I wish Mr. Jobs a speedy recovery and a long life. While the man has been accused of draconian management practices, he did help usher in the personal computing revolution. Even if Steve Wozniak was the engineering genius behind the early Apple computers, Jobs' marketing brilliance made graphical user interfaces and the Cult of Apple happen.
It was a different sort of company from the upstart PC makers of the early 80s or the stumbling and arrogant behemoth that was IBM in that decade; if the competition consisted of geeks, Apple seemed run by artists and madmen of the sort I enjoy meeting for drinks. I could imagine Apple's people chatting up the fire-breather and magician in San Francisco's Vesuvio, one of planet Earth's best bars, after shopping for poetry books at City Lights. IBM's folks would be (massive yawn) golfing with senators. Microsoft's people would show up at the bar and try to look hip, all the while looking like khaki-and-polo-shirted tourists.
But I digress: my preference for bohemians over boring business and I.T. types is not news, but perhaps this is exactly how Apple fooled chumps like me into thinking the firm hip and not merely a very clever marketing idea wrapped around some elegant and useful technology. It sure snared cultural creatives as fanboys, to market the company's products to friends. I'm sure I convinced a dozen folks to try the Mac OS over the years. Not a one screamed at me later, a testimony to how well our Macs did, and do, work.
More Than Macs: How Apple Did "Think Different"
The history of the firm relates quite well to ideas from my class on the history of Cyberspace. Jobs will be remembered, when he leaves this planet to compare notes with John D. Rockefeller and Howard Hughes, in one of two ways.
First, Apple's CEO might be what what Tim Wu in The Master Switch calls a Defining Mogul. That will be the case if Apple's closed system for handheld computing comes to dominate the future of Internet use. You will get what Verizon, AT&T, and Apple decide you get to see or do. And I agree with Wu's well supported "central contention....in the United States, it is industrial structure that determines the limits of free speech" (121). I suspect this revelation about the first amendment applying to Congress, as in "Congress shall make no law..." and not to employers or ISPs, surprised my students as much as it did me.

### Segmentation dataset excerpts
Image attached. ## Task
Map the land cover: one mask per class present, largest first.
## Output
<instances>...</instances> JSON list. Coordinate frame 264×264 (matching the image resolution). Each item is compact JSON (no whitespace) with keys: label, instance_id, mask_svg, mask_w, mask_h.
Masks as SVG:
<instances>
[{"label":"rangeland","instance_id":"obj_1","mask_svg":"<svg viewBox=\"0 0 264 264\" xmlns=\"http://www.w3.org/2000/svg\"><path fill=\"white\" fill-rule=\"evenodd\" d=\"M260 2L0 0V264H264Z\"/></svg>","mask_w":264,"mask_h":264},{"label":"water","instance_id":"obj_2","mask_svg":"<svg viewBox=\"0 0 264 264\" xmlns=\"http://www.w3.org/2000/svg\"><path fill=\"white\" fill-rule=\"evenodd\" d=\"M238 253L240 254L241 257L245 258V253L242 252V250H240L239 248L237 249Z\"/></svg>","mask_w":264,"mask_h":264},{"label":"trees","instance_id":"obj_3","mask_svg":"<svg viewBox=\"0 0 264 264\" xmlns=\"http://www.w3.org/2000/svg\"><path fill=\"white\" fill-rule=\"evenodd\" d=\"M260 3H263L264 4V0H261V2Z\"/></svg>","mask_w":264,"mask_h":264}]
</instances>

### OBJECTIVES
a - In the essay on Steve Jobs and Apple, which book by Tim Wu uses the term "Defining Mogul"?
b - Extend the essay on Steve Jobs and Apple past its final sentence.

### ANSWERS TO THE PROBLEMS
a - The Master Switch.

b -
On the other hand, if an open system dominates, Jobs might be recalled as a would-be monopolist who failed, despite a miraculous comeback in the late 1990s. I'm not sure which future I want. I used to fear Microsoft. I was hoping Macs would remain boutique systems for picky people like me. I also prefer German cars or pre-1973 Detroit Muscle. They are fancy fun, but they both run on our roads with boring cars. If my Mac could work with the sea of boring Windows boxes, what harm that?
Now, however, I am beginning to fear Apple.
My ownership of a handful of Mac systems since the dark years of the mid 90s shows how well they hold up. Our household iMac G5, now six years young, will soon enjoy a long retirement as our DVD player / media box for downloading films. Some child in Alaska is probably still using the G3 iMac I shipped up there, years ago, after an eBay auction.
Inside the latest iMac, however, there's a story that goes to the heart of Jobs' vision for Apple. Unlike its predecessors, the new iMac's CPU has no user-serviceable parts aside from upgrading the RAM. This has long been Jobs' favored tactic. If the Apple II of Wozniak's day invited tinkering, the first Mac in 1984 became its antithesis: to open the case was the void the warranty!
Apple has played this push-pull game with its hardware since that time. As a tinkerer, I found this exasperating as my friends using Windows or Linux would build computers out of spare parts and make them do cool things. Nowadays, however, we old geezers with desktop boxes are giving way to the iEverthing generation, who carry their devices around incessantly and don't tinker. It's about the app, not the device, to these kids. And Jobs--who not only could recognize but also create markets--knew this best of all. The Mac's established niche among school teachers and artists and graphics designers and video professionals and crazy professors is, after all, somewhat limited. Apple did not even try to top Dell's game in Henrico County, where the middle schools will give up their Macs soon for PCs, just as the high schools have done. Though the Macs last longer and are more robust when dropped by little kids, Dell offered a better price on service. Apple declined, I suppose, betting that kids with iPhones and iPads will eventually want Macs, anyhow. Or that iPads might replace laptops in schools, and with the right Verizon contract Apple would best anything Dell could offer.
The educational discount, I just noticed, for the iMac I am considering comes to all of 100 bucks. It was once twice that. Second Life folks...does this sound at all familiar?
This reality suits Steve Jobs fine: his portable devices, selling in volumes we Mac zealots could only dream of in the late 1990s, are closed in ways Job could never manage with the Macintosh in any form. We'd pry them open.
Try that with an iPhone. Maybe you have better eyesight than I do. Besides, even if you do that, Apple's revenue-stream will switch from selling you a $2000 iMac (high end: I like my computers pimped) to selling you a $200 phone with a long-term contract that includes a cut for Apple with each App you buy and, I'm guessing, a bit of the monthly take that goes to the ISP carrying your data.
That's a sweet deal for all the corporations involved.
Consumers might not care, as long as the service is reliable, but as with AT&T before the 1984 breakup, with the iOS Steve's firm can dictate which apps appear, or do not, on the system. The Mac OS lets you write software; its relative openness, based on its UNIX underpinnings, compared to Windows has been great for those who had the skill to develop applications.
But What if Steve Loses (Again)?
Jobs lost the desktop market to Microsoft because he could not see what Bill Gates saw: that the software was the key to market saturation, even good-enough software. Most Windows users wanted the apps, and they could care little about the OS as long as it worked. I know that described me when I used Windows 3.1, 95, and 98 before making the Mac OS my primary system.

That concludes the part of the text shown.